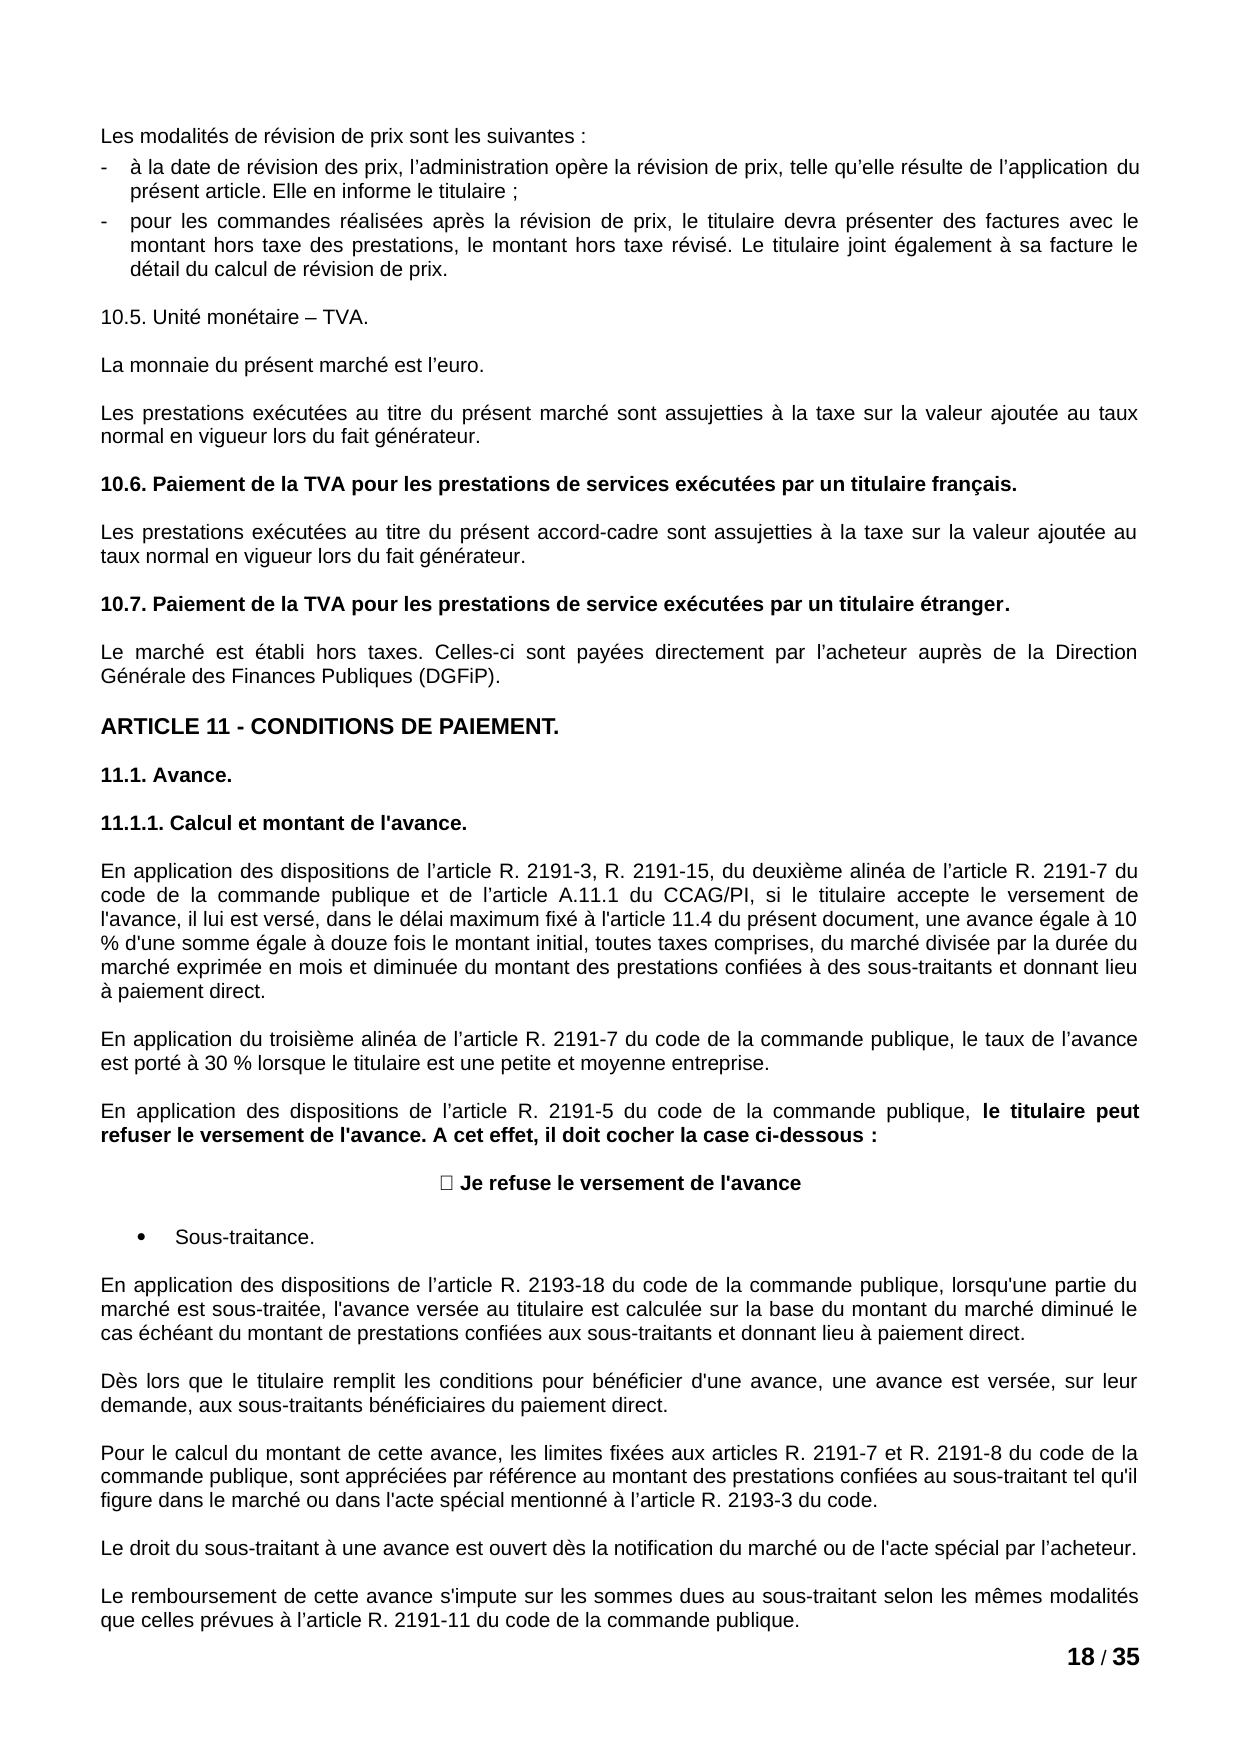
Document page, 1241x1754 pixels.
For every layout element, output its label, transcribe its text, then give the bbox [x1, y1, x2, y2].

text Le marché est établi hors taxes. Celles-ci sont payées directement par l’acheteur auprès de la Direction Générale des Finances Publiques (DGFiP). [100, 640, 1140, 688]
text Le remboursement de cette avance s'impute sur les sommes dues au sous-traitant selon les mêmes modalités que celles prévues à l’article R. 2191-11 du code de la commande publique. [100, 1584, 1140, 1632]
text  Je refuse le versement de l'avance [100, 1171, 1140, 1194]
subtitle ARTICLE 11 - CONDITIONS DE PAIEMENT. [100, 713, 1140, 739]
text Les prestations exécutées au titre du présent marché sont assujetties à la taxe sur la valeur ajoutée au taux normal en vigueur lors du fait générateur. [100, 400, 1140, 448]
subtitle 10.6. Paiement de la TVA pour les prestations de services exécutées par un titulaire français. [100, 472, 1140, 496]
text Dès lors que le titulaire remplit les conditions pour bénéficier d'une avance, une avance est versée, sur leur demande, aux sous-traitants bénéficiaires du paiement direct. [100, 1368, 1140, 1416]
text 10.5. Unité monétaire – TVA. [100, 304, 1140, 328]
text En application du troisième alinéa de l’article R. 2191-7 du code de la commande publique, le taux de l’avance est porté à 30 % lorsque le titulaire est une petite et moyenne entreprise. [100, 1027, 1140, 1075]
text En application des dispositions de l’article R. 2193-18 du code de la commande publique, lorsqu'une partie du marché est sous-traitée, l'avance versée au titulaire est calculée sur la base du montant du marché diminué le cas échéant du montant de prestations confiées aux sous-traitants et donnant lieu à paiement direct. [100, 1273, 1140, 1344]
text Les prestations exécutées au titre du présent accord-cadre sont assujetties à la taxe sur la valeur ajoutée au taux normal en vigueur lors du fait générateur. [100, 520, 1140, 568]
subtitle 10.7. Paiement de la TVA pour les prestations de service exécutées par un titulaire étranger. [100, 592, 1140, 616]
text La monnaie du présent marché est l’euro. [100, 352, 1140, 376]
text Les modalités de révision de prix sont les suivantes : [100, 124, 1140, 148]
subtitle 11.1. Avance. [100, 763, 1140, 787]
subtitle 11.1.1. Calcul et montant de l'avance. [100, 811, 1140, 835]
text Pour le calcul du montant de cette avance, les limites fixées aux articles R. 2191-7 et R. 2191-8 du code de la commande publique, sont appréciées par référence au montant des prestations confiées au sous-traitant tel qu'il figure dans le marché ou dans l'acte spécial mentionné à l’article R. 2193-3 du code. [100, 1440, 1140, 1512]
text - pour les commandes réalisées après la révision de prix, le titulaire devra présenter des factures avec le montant hors taxe des prestations, le montant hors taxe révisé. Le titulaire joint également à sa facture le détail du calcul de révision de prix. [100, 209, 1140, 281]
list Sous-traitance. [138, 1225, 1140, 1249]
text En application des dispositions de l’article R. 2191-5 du code de la commande publique, le titulaire peut refuser le versement de l'avance. A cet effet, il doit cocher la case ci-dessous : [100, 1099, 1140, 1147]
text - à la date de révision des prix, l’administration opère la révision de prix, telle qu’elle résulte de l’application du présent article. Elle en informe le titulaire ; [100, 154, 1140, 202]
text En application des dispositions de l’article R. 2191-3, R. 2191-15, du deuxième alinéa de l’article R. 2191-7 du code de la commande publique et de l’article A.11.1 du CCAG/PI, si le titulaire accepte le versement de l'avance, il lui est versé, dans le délai maximum fixé à l'article 11.4 du présent document, une avance égale à 10 % d'une somme égale à douze fois le montant initial, toutes taxes comprises, du marché divisée par la durée du marché exprimée en mois et diminuée du montant des prestations confiées à des sous-traitants et donnant lieu à paiement direct. [100, 859, 1140, 1003]
text Le droit du sous-traitant à une avance est ouvert dès la notification du marché ou de l'acte spécial par l’acheteur. [100, 1536, 1140, 1560]
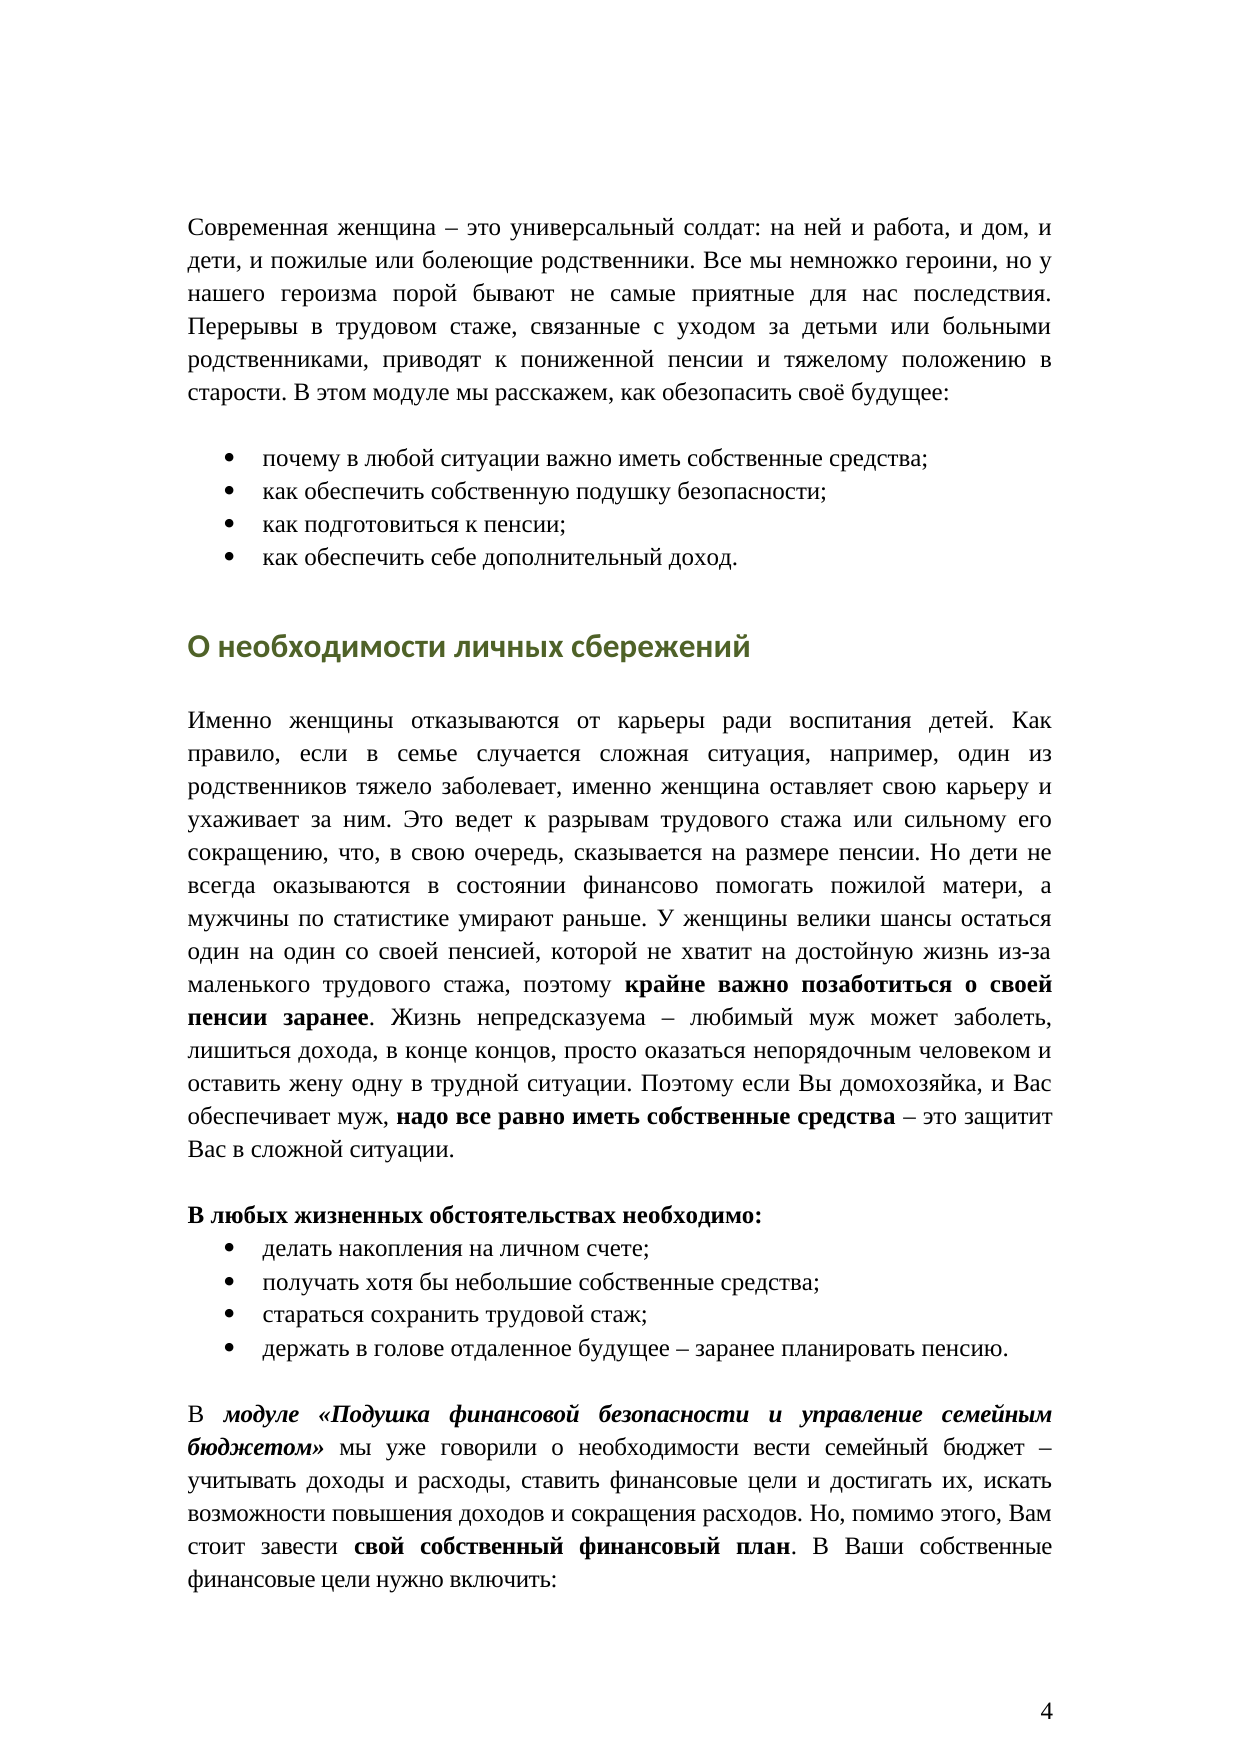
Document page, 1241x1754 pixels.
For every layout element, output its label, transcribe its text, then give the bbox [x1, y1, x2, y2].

list почему в любой ситуации важно иметь собственные средства; [225, 443, 1053, 472]
list стараться сохранить трудовой стаж; [225, 1299, 1053, 1328]
subtitle О необходимости личных сбережений [187, 625, 1053, 666]
list как обеспечить собственную подушку безопасности; [225, 476, 1053, 505]
list как обеспечить себе дополнительный доход. [225, 542, 1053, 571]
list получать хотя бы небольшие собственные средства; [225, 1267, 1053, 1295]
list делать накопления на личном счете; [225, 1233, 1053, 1262]
text Современная женщина – это универсальный солдат: на ней и работа, и дом, и дети, и пожилые или болеющие родственники. Все мы немножко героини, но у нашего героизма порой бывают не самые приятные для нас последствия. Перерывы в трудовом стаже, связанные с уходом за детьми или больными родственниками, приводят к пониженной пенсии и тяжелому положению в старости. В этом модуле мы расскажем, как обезопасить своё будущее: [187, 212, 1053, 406]
text Именно женщины отказываются от карьеры ради воспитания детей. Как правило, если в семье случается сложная ситуация, например, один из родственников тяжело заболевает, именно женщина оставляет свою карьеру и ухаживает за ним. Это ведет к разрывам трудового стажа или сильному его сокращению, что, в свою очередь, сказывается на размере пенсии. Но дети не всегда оказываются в состоянии финансово помогать пожилой матери, а мужчины по статистике умирают раньше. У женщины велики шансы остаться один на один со своей пенсией, которой не хватит на достойную жизнь из-за маленького трудового стажа, поэтому крайне важно позаботиться о своей пенсии заранее. Жизнь непредсказуема – любимый муж может заболеть, лишиться дохода, в конце концов, просто оказаться непорядочным человеком и оставить жену одну в трудной ситуации. Поэтому если Вы домохозяйка, и Вас обеспечивает муж, надо все равно иметь собственные средства – это защитит Вас в сложной ситуации. [187, 705, 1053, 1163]
text В модуле «Подушка финансовой безопасности и управление семейным бюджетом» мы уже говорили о необходимости вести семейный бюджет – учитывать доходы и расходы, ставить финансовые цели и достигать их, искать возможности повышения доходов и сокращения расходов. Но, помимо этого, Вам стоит завести свой собственный финансовый план. В Ваши собственные финансовые цели нужно включить: [187, 1399, 1053, 1592]
list как подготовиться к пенсии; [225, 509, 1053, 538]
list держать в голове отдаленное будущее – заранее планировать пенсию. [225, 1333, 1053, 1361]
text В любых жизненных обстоятельствах необходимо: [187, 1201, 1053, 1229]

## WORK TO COMPLETE
Excluding all images, transcribe the material word for word.

## EXERCISE OUTPUT
Document page, 1241x1754 pixels.
For every layout element, output its label, transcribe its text, then give the bbox [x1, y1, x2, y2].

text Le marché est établi hors taxes. Celles-ci sont payées directement par l’acheteur auprès de la Direction Générale des Finances Publiques (DGFiP). [100, 640, 1140, 688]
text Le remboursement de cette avance s'impute sur les sommes dues au sous-traitant selon les mêmes modalités que celles prévues à l’article R. 2191-11 du code de la commande publique. [100, 1584, 1140, 1632]
text  Je refuse le versement de l'avance [100, 1171, 1140, 1194]
subtitle ARTICLE 11 - CONDITIONS DE PAIEMENT. [100, 713, 1140, 739]
text Les prestations exécutées au titre du présent marché sont assujetties à la taxe sur la valeur ajoutée au taux normal en vigueur lors du fait générateur. [100, 400, 1140, 448]
subtitle 10.6. Paiement de la TVA pour les prestations de services exécutées par un titulaire français. [100, 472, 1140, 496]
text Dès lors que le titulaire remplit les conditions pour bénéficier d'une avance, une avance est versée, sur leur demande, aux sous-traitants bénéficiaires du paiement direct. [100, 1368, 1140, 1416]
text 10.5. Unité monétaire – TVA. [100, 304, 1140, 328]
text En application du troisième alinéa de l’article R. 2191-7 du code de la commande publique, le taux de l’avance est porté à 30 % lorsque le titulaire est une petite et moyenne entreprise. [100, 1027, 1140, 1075]
text En application des dispositions de l’article R. 2193-18 du code de la commande publique, lorsqu'une partie du marché est sous-traitée, l'avance versée au titulaire est calculée sur la base du montant du marché diminué le cas échéant du montant de prestations confiées aux sous-traitants et donnant lieu à paiement direct. [100, 1273, 1140, 1344]
text Les prestations exécutées au titre du présent accord-cadre sont assujetties à la taxe sur la valeur ajoutée au taux normal en vigueur lors du fait générateur. [100, 520, 1140, 568]
subtitle 10.7. Paiement de la TVA pour les prestations de service exécutées par un titulaire étranger. [100, 592, 1140, 616]
text La monnaie du présent marché est l’euro. [100, 352, 1140, 376]
text Les modalités de révision de prix sont les suivantes : [100, 124, 1140, 148]
subtitle 11.1. Avance. [100, 763, 1140, 787]
subtitle 11.1.1. Calcul et montant de l'avance. [100, 811, 1140, 835]
text Pour le calcul du montant de cette avance, les limites fixées aux articles R. 2191-7 et R. 2191-8 du code de la commande publique, sont appréciées par référence au montant des prestations confiées au sous-traitant tel qu'il figure dans le marché ou dans l'acte spécial mentionné à l’article R. 2193-3 du code. [100, 1440, 1140, 1512]
text - pour les commandes réalisées après la révision de prix, le titulaire devra présenter des factures avec le montant hors taxe des prestations, le montant hors taxe révisé. Le titulaire joint également à sa facture le détail du calcul de révision de prix. [100, 209, 1140, 281]
list Sous-traitance. [138, 1225, 1140, 1249]
text En application des dispositions de l’article R. 2191-5 du code de la commande publique, le titulaire peut refuser le versement de l'avance. A cet effet, il doit cocher la case ci-dessous : [100, 1099, 1140, 1147]
text - à la date de révision des prix, l’administration opère la révision de prix, telle qu’elle résulte de l’application du présent article. Elle en informe le titulaire ; [100, 154, 1140, 202]
text En application des dispositions de l’article R. 2191-3, R. 2191-15, du deuxième alinéa de l’article R. 2191-7 du code de la commande publique et de l’article A.11.1 du CCAG/PI, si le titulaire accepte le versement de l'avance, il lui est versé, dans le délai maximum fixé à l'article 11.4 du présent document, une avance égale à 10 % d'une somme égale à douze fois le montant initial, toutes taxes comprises, du marché divisée par la durée du marché exprimée en mois et diminuée du montant des prestations confiées à des sous-traitants et donnant lieu à paiement direct. [100, 859, 1140, 1003]
text Le droit du sous-traitant à une avance est ouvert dès la notification du marché ou de l'acte spécial par l’acheteur. [100, 1536, 1140, 1560]
Document page, 1241x1754 pixels.
For every layout element, output its label, transcribe its text, then give the bbox [x1, y1, x2, y2].

list почему в любой ситуации важно иметь собственные средства; [225, 443, 1053, 472]
list стараться сохранить трудовой стаж; [225, 1299, 1053, 1328]
subtitle О необходимости личных сбережений [187, 625, 1053, 666]
list как обеспечить собственную подушку безопасности; [225, 476, 1053, 505]
list как обеспечить себе дополнительный доход. [225, 542, 1053, 571]
list получать хотя бы небольшие собственные средства; [225, 1267, 1053, 1295]
list делать накопления на личном счете; [225, 1233, 1053, 1262]
text Современная женщина – это универсальный солдат: на ней и работа, и дом, и дети, и пожилые или болеющие родственники. Все мы немножко героини, но у нашего героизма порой бывают не самые приятные для нас последствия. Перерывы в трудовом стаже, связанные с уходом за детьми или больными родственниками, приводят к пониженной пенсии и тяжелому положению в старости. В этом модуле мы расскажем, как обезопасить своё будущее: [187, 212, 1053, 406]
text Именно женщины отказываются от карьеры ради воспитания детей. Как правило, если в семье случается сложная ситуация, например, один из родственников тяжело заболевает, именно женщина оставляет свою карьеру и ухаживает за ним. Это ведет к разрывам трудового стажа или сильному его сокращению, что, в свою очередь, сказывается на размере пенсии. Но дети не всегда оказываются в состоянии финансово помогать пожилой матери, а мужчины по статистике умирают раньше. У женщины велики шансы остаться один на один со своей пенсией, которой не хватит на достойную жизнь из-за маленького трудового стажа, поэтому крайне важно позаботиться о своей пенсии заранее. Жизнь непредсказуема – любимый муж может заболеть, лишиться дохода, в конце концов, просто оказаться непорядочным человеком и оставить жену одну в трудной ситуации. Поэтому если Вы домохозяйка, и Вас обеспечивает муж, надо все равно иметь собственные средства – это защитит Вас в сложной ситуации. [187, 705, 1053, 1163]
text В модуле «Подушка финансовой безопасности и управление семейным бюджетом» мы уже говорили о необходимости вести семейный бюджет – учитывать доходы и расходы, ставить финансовые цели и достигать их, искать возможности повышения доходов и сокращения расходов. Но, помимо этого, Вам стоит завести свой собственный финансовый план. В Ваши собственные финансовые цели нужно включить: [187, 1399, 1053, 1592]
list как подготовиться к пенсии; [225, 509, 1053, 538]
list держать в голове отдаленное будущее – заранее планировать пенсию. [225, 1333, 1053, 1361]
text В любых жизненных обстоятельствах необходимо: [187, 1201, 1053, 1229]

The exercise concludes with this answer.